Repeat every record below exactly, leaving out the pictures.

──────────────────────────────

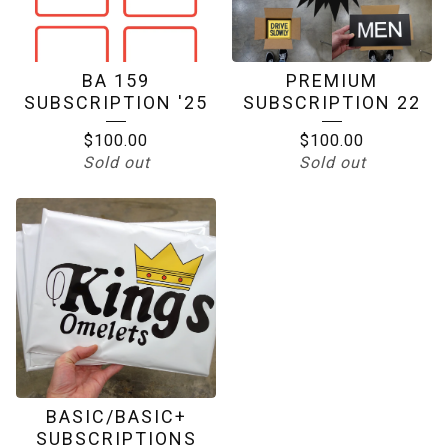
BA 159
PREMIUM
SUBSCRIPTION '25
SUBSCRIPTION 22
$
100.00
$
100.00
Sold out
Sold out
BASIC/BASIC+
SUBSCRIPTIONS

──────────────────────────────

Finished task >>
BA 159
PREMIUM
SUBSCRIPTION '25
SUBSCRIPTION 22
$
100.00
$
100.00
Sold out
Sold out
BASIC/BASIC+
SUBSCRIPTIONS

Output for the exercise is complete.